Segment Open

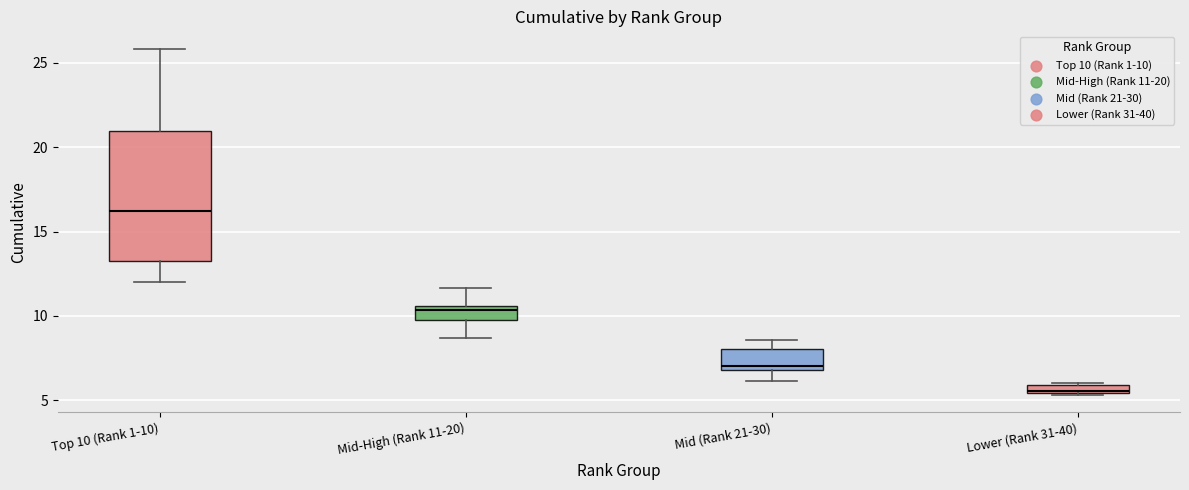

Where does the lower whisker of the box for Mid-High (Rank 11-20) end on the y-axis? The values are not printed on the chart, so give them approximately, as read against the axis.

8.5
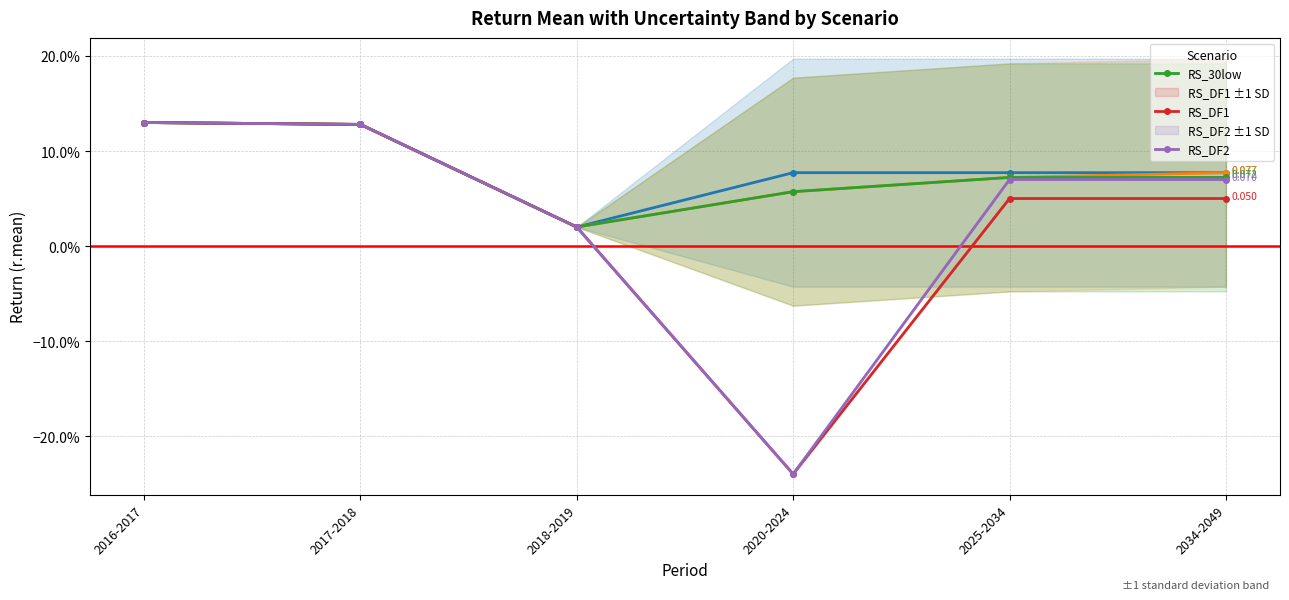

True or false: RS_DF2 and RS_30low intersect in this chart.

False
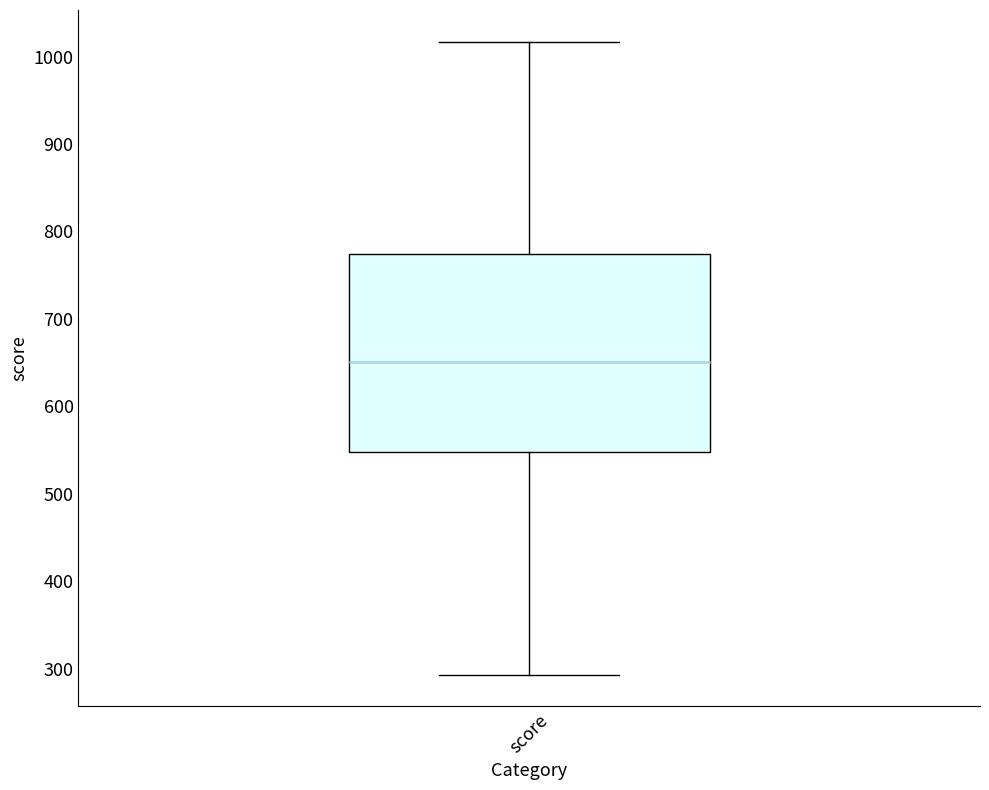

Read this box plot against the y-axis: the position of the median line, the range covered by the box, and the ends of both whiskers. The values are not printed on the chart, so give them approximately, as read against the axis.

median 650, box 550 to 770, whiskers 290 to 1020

Segment Closed

## [ASSIGNED TASK]
Write out the items above again with every "chart" changed to "graph" and nothing else altered. Leave out the pictures.

## [YOUR SOLUTION]
Where does the lower whisker of the box for Mid-High (Rank 11-20) end on the y-axis? The values are not printed on the graph, so give them approximately, as read against the axis.

8.5

True or false: RS_DF2 and RS_30low intersect in this graph.

False

Read this box plot against the y-axis: the position of the median line, the range covered by the box, and the ends of both whiskers. The values are not printed on the graph, so give them approximately, as read against the axis.

median 650, box 550 to 770, whiskers 290 to 1020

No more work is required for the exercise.